9th March 2020
Top ten commonly used jargon within the pension industry and what they actually mean
Retirement planning can be a daunting task – with so many options available since the pension freedoms, it can be easy to feel overwhelmed with the amount of complex information available. According to the Pensions Policy Institute (PPI), many people struggle to understand important financial fundamentals when it comes to retirement, such as tax, inflation, or how retirement income products work.
WEALTH at work, has collated its top ten of most commonly used jargon within the pension industry to help explain some of the financial fundamentals which people struggle to understand.
How much money you need to meet day-to-day living expenses and things you may want to do such as hobbies and travel when you retire.
It is important to consider all savings, as well as your pension, as possible income in retirement. This is because it may be possible to keep yourself in a lower income tax band by limiting the amount you take from your pensions, and topping your income up instead with other savings such as ISAs and shares.
The amount of time people are likely to live for, and therefore how long you need your retirement savings to last. People are generally living longer. A male retiring now at age 65 can expect to live on average to age 83 and a female to age 85. This means your money has to provide you with an income for about 20 years! For some people, this could be much longer as these figures are average life expectancies.
The rising cost of living means that the buying power of your money is reduced over time. If inflation is 2%, £100 now will be worth £83.68 in 10 years, £68.64 in 20 years and £56.31 in 30 years. It is quite possible that you will need to provide an income for yourself for over 20 years, perhaps even more than 30. If you do not protect yourself against inflation, you may have to live on much less than half the income you retire with when you reach your later years.
These are products which people buy with their pension to provide them with an income in their retirement. Traditionally this was an annuity, which provides a guaranteed income for life. However, as people with a defined contribution (DC) pension are able to access their pensions as and when they would like (currently from age 55), new more flexible retirement income products are being introduced to enable this.
An annuity is an insurance policy which pays a guaranteed income for the rest of your life. The rate is fixed at the time the annuity is purchased. The amount of pension you receive will be based on your individual circumstances such as the size of the pension fund you use to buy the annuity, your age, interest rates at the time of purchase and your health/lifestyle.
Once the annuity has been purchased, it will usually not be possible to change its terms. There are also a number of variations on the type of annuity offered such as lifetime annuities, fixed-term annuities and investment-linked annuities, so it is important to understand each type before committing to one.

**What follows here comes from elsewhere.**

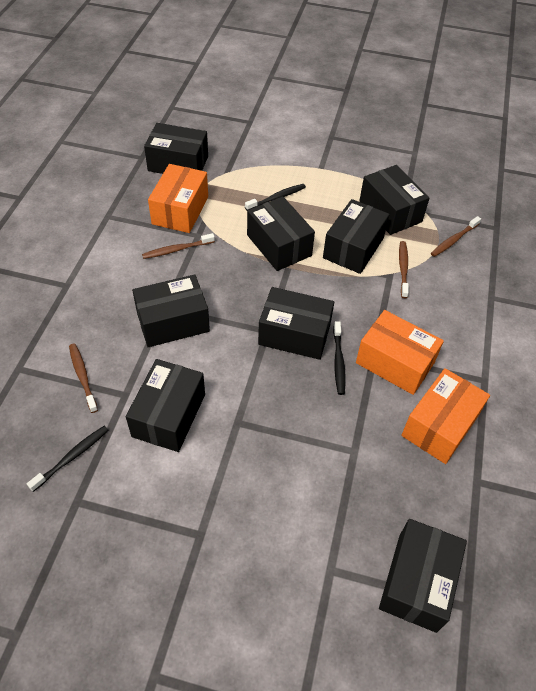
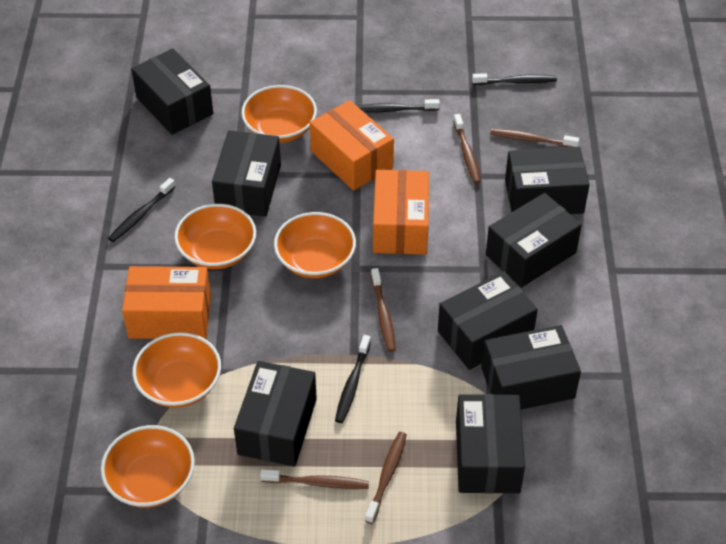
black toothbrush: 3 -> 4
brown toothbrush: 4 -> 5
orange bowl: 0 -> 5

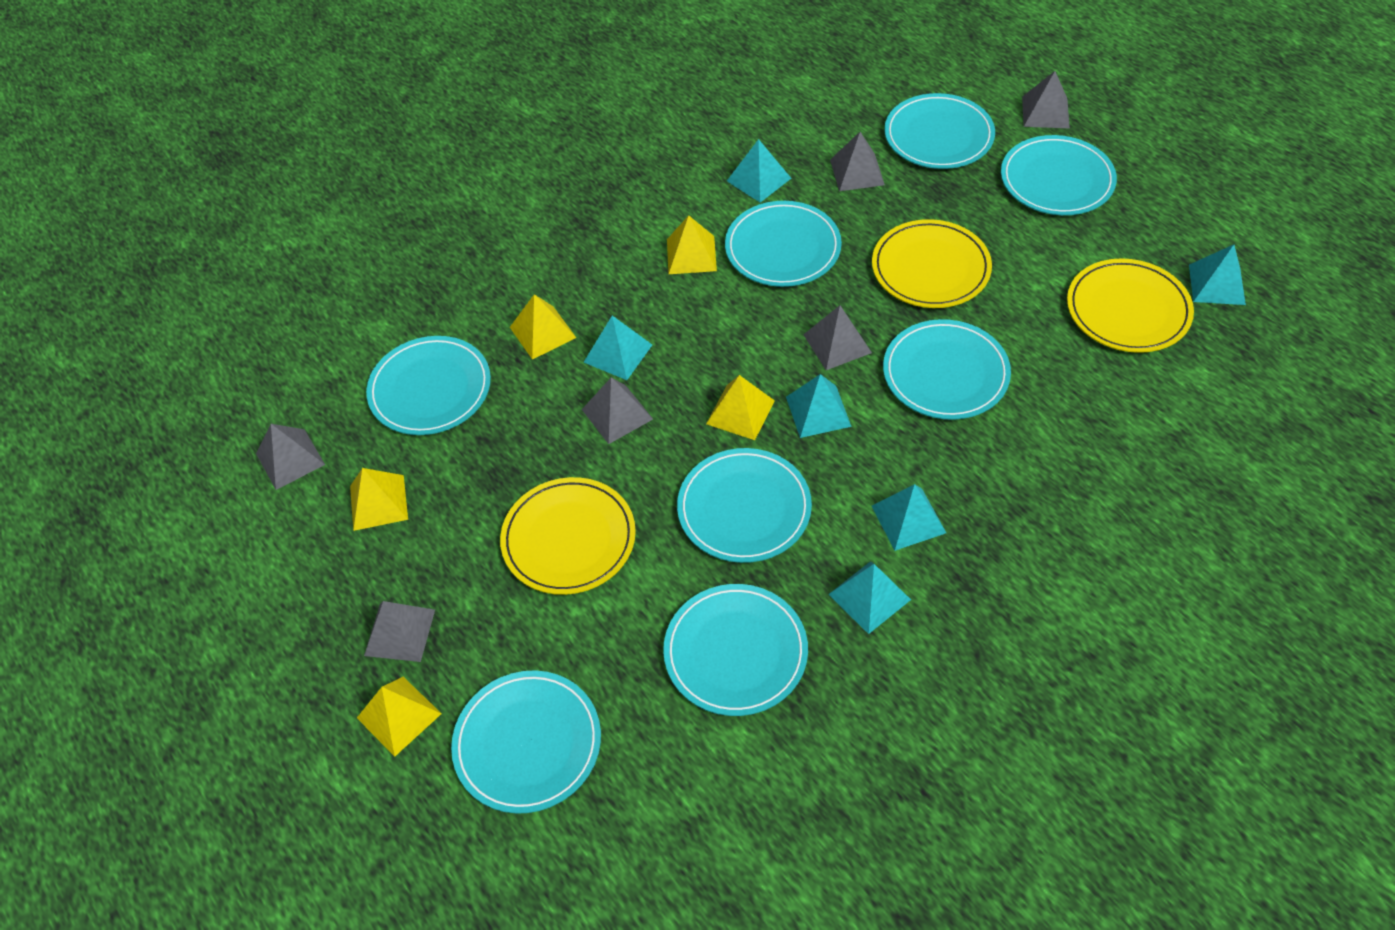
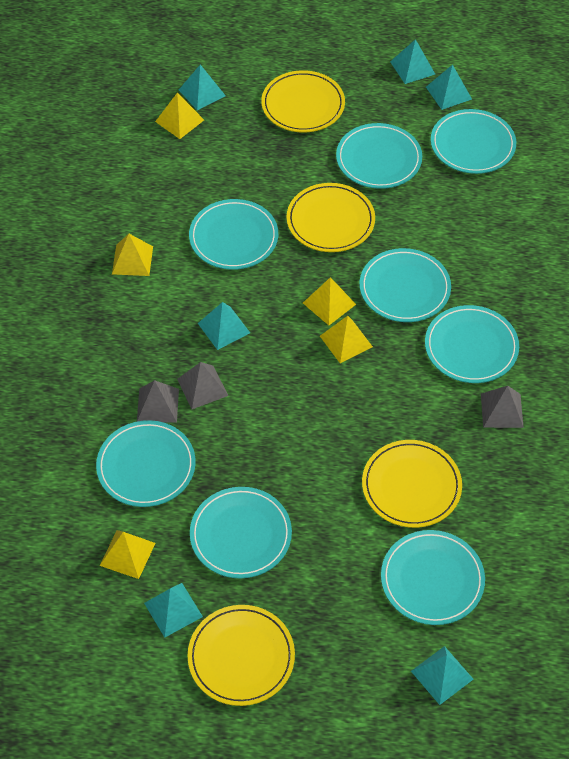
grey pyramid: 6 -> 3
yellow plate: 3 -> 4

This is a popular alternative to buying an annuity. It allows you to draw an income from your pension fund while the fund remains invested. You can take 25% of the income tax-free each year; for example, if you withdraw £10,000 a year, £2,500 can be taken tax-free. Alternatively you could withdraw 25% of your whole pension pot in one go tax-free, however, this is probably not a good idea if you are simply going to re-invest it as it won’t be as tax efficient as leaving it in the pension.
Some retirement income options carry investment risk, this is the risk of an investment return being different to what is expected, and includes the possibility of losing some or all of the original investment. Choosing the right level of investment risk is essential to create an investment strategy that you are comfortable with.

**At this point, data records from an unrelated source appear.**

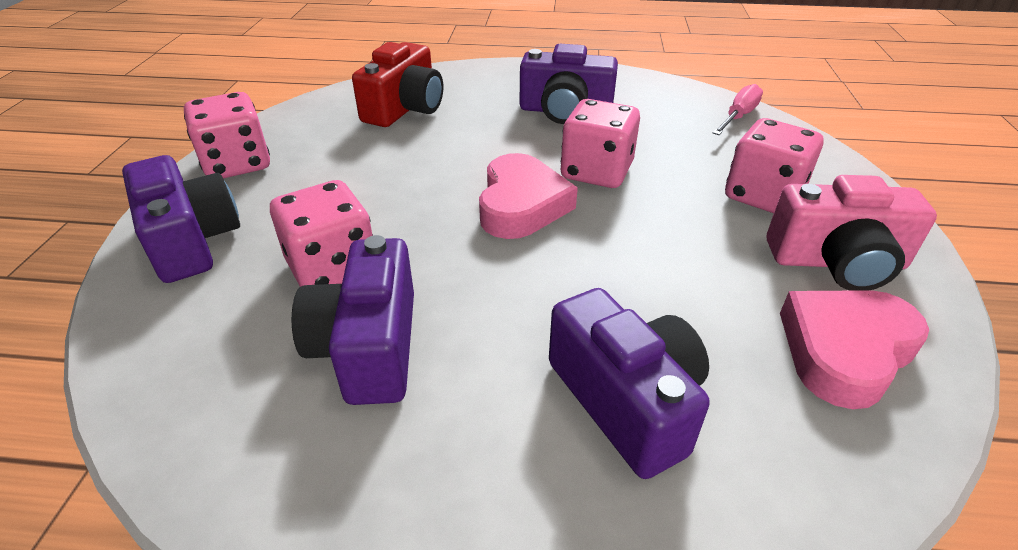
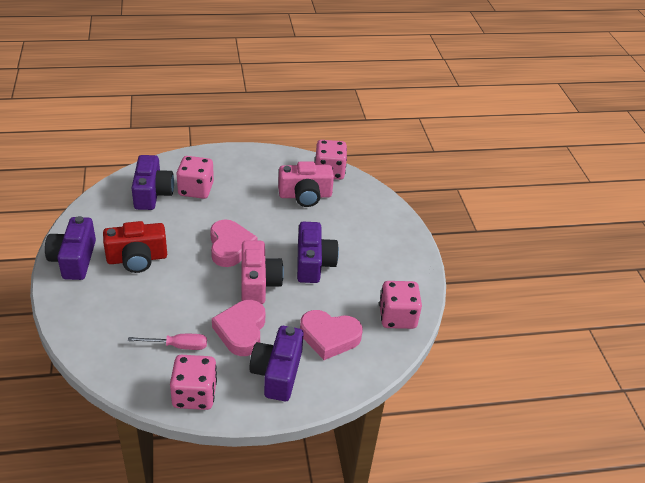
pink camera: 1 -> 2
pink heart: 2 -> 3

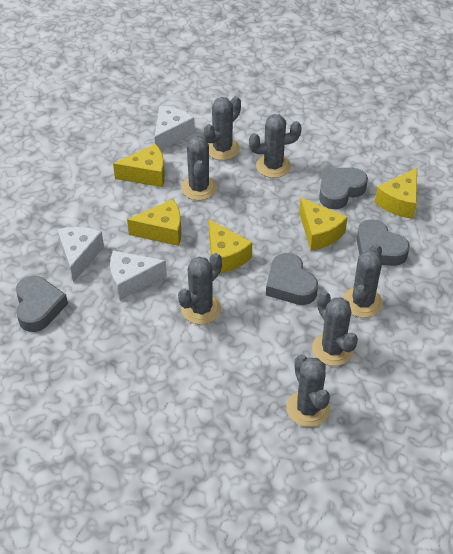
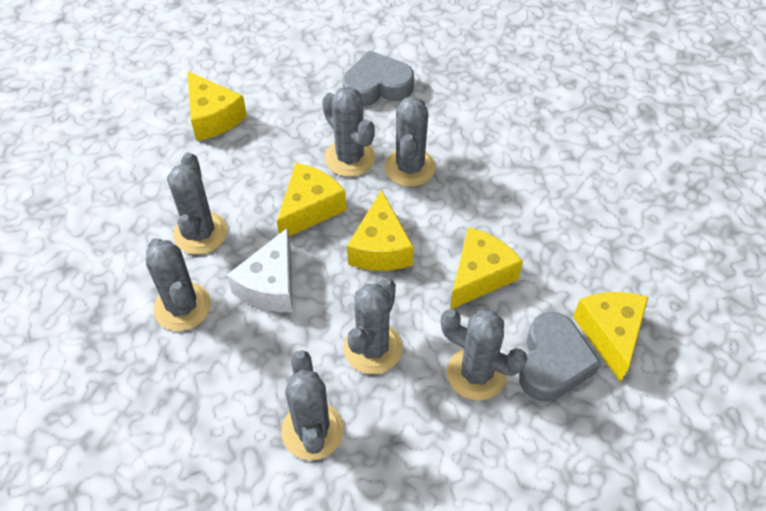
grey heart: 4 -> 2
white cheese: 3 -> 1

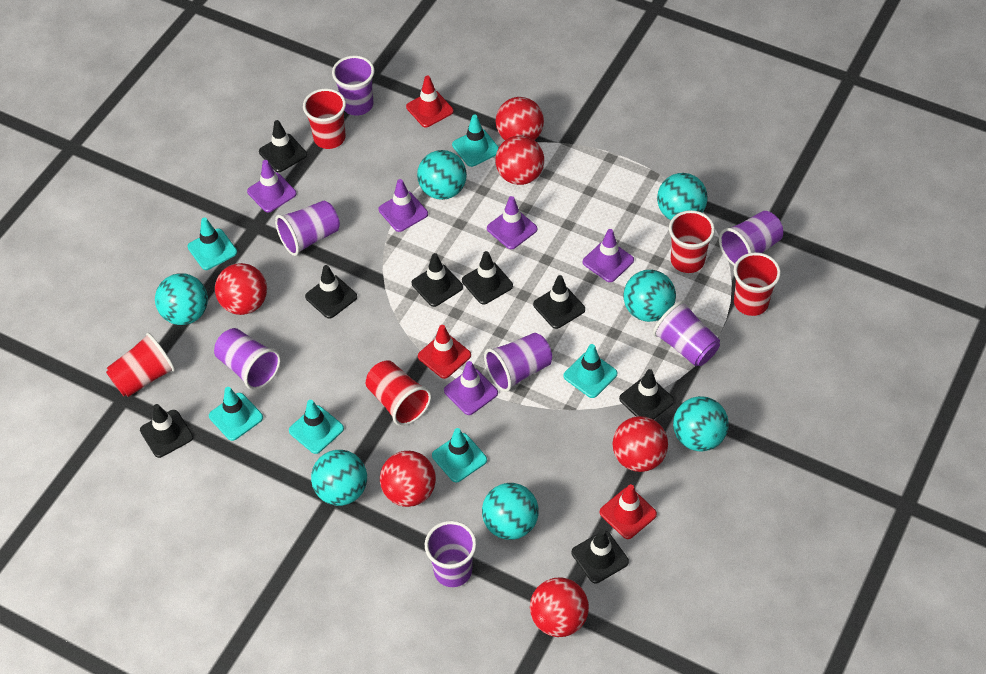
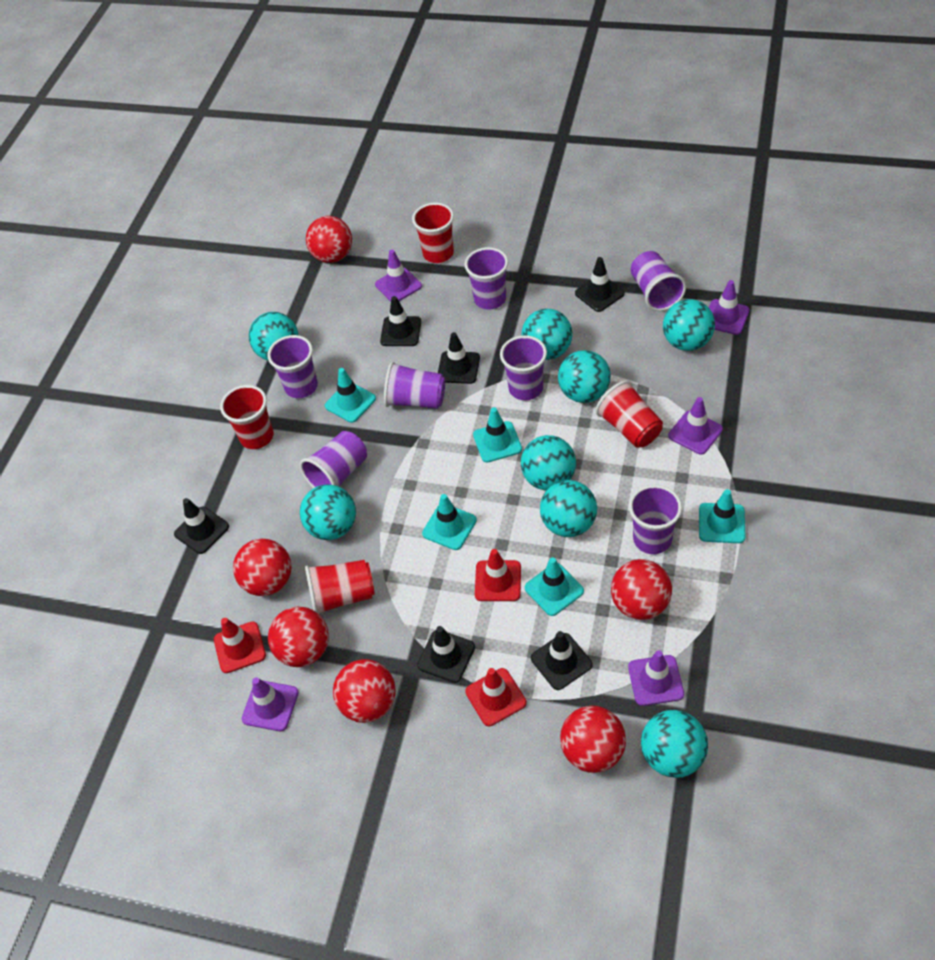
black traffic cone: 8 -> 6
red cup: 5 -> 4
turquoise ball: 7 -> 8
turquoise traffic cone: 6 -> 5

If you have a DB scheme (also known as a final salary scheme) but would like the flexibility of being able to control the amount of income you receive each year, you can transfer your DB scheme into a DC pension. It is important to note that transferring from a DB pension scheme can mean that valuable guaranteed benefits are given up and many could find themselves worse off. If you are considering transferring out of a DB scheme, you must seek advice from someone who has been authorised to give pension transfer advice by the Financial Conduct Authority (FCA). You can check this on the FCA’s financial services register: register.fca.org.uk.
This is when a scammer has persuaded an individual to transfer their pension pot to them or release funds from their pension to invest. It is often invested in high risk investments or products which hides multiple fees and high charges. In some cases, the funds are stolen outright. Scammers target those approaching retirement as they potentially have access to a lot of money which they want to try to take. Remember the old saying, ‘if something sounds too good to be true, it probably is’. To help protect yourself from scams, you should check that any firm you take advice from is regulated by the FCA and then proceed with caution. Further information can be found at www.thepensionsregulator.gov.uk/regulate-and-enforce/pension-scams.aspx. You can also visit the FCA’s ScamSmart website which includes a warning list of companies operating without authorisation or running scams: fca.org.uk/scamsmart.
Jonathan Watts-Lay, Director, WEALTH at work, comments, “Planning what to do with your money in retirement can be confusing for many, especially with the amount of jargon that is often used.
He continues, “I hope that by explaining some of this jargon, people will have a better understanding and be motivated to look for the support they need. Pensionwise.gov.uk is a good place to start, and many organisations now offer retirement seminars in the workplace, so it is always worth finding out what your employer offers.”